Fig 5. Effect of in vivo implants of sbGnih-1 and sbGnih-2 on pituitary expression of reproductive hormone genes.

Data show transcript levels of fshβ (A), lhβ (B) and gnrhr-II-1a (C) in male sea bass specimens at the spermiation stage (February). Vehicle implanted animals represent the control group. Values are expressed as mean ± SEM (n = 12–14). Different lower case letters indicate significant differences between treatments (ANOVA, Student-Newman Keuls test, P<0.05).
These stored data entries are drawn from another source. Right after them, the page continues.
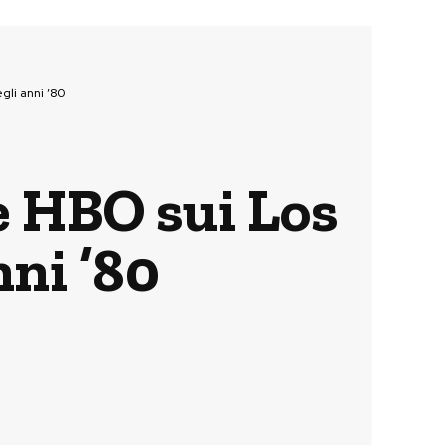
gli anni ’80
ie HBO sui Los
nni ’80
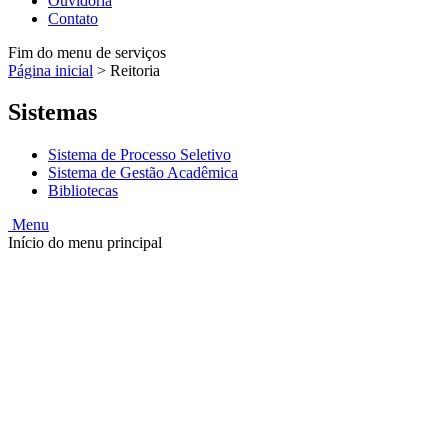
Ouvidoria
Contato
Fim do menu de serviços
Página inicial
>
Reitoria
Sistemas
Sistema de Processo Seletivo
Sistema de Gestão Acadêmica
Bibliotecas
Menu
Início do menu principal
Fig 6. Effect of in vivo implants of sbGnih-1 and sbGnih-2 on plasma levels of Fsh and Lh.

A, plasma levels of Fsh and B, plasma levels of Lh in male sea bass specimens at the spermiation stage (February). Vehicle implanted animals represent the control group. Values are expressed as mean ± SEM (n = 12–14). Different lower case letters indicate significant differences between treatments (ANOVA, Student-Newman Keuls test, P<0.05).

Fig 7. Effect of sbGnih-1 and sbGnih-2 implants on locomotor activity of male sea bass.

Average diel profiles of locomotor activity (mean waveforms) of controls (A), sbGnih-1- (B) and sbGnih-2- (C) implanted fish from October to February. Each point in the mean waveform was calculated as mean ± SEM from the 10-min binned data over the days of the respective month, indicated at the top right of the mean waveform. The grey area in the waveform represents the mean values and the continuous line the SEM. Horizontal bars above graphs indicate day-time (open bars) and night-time (solid bars).

Fig 8. Effect of sbGnih-1- and sbGnih-2-implants on average monthly percentage of diurnal locomotor activity in male sea bass.

Values are expressed as mean ± SEM from October to February. Different lower case letters indicate significant differences between treatments (Kruskal-Wallis ANOVA on ranks followed by Bonferroni’s test, P<0.0001).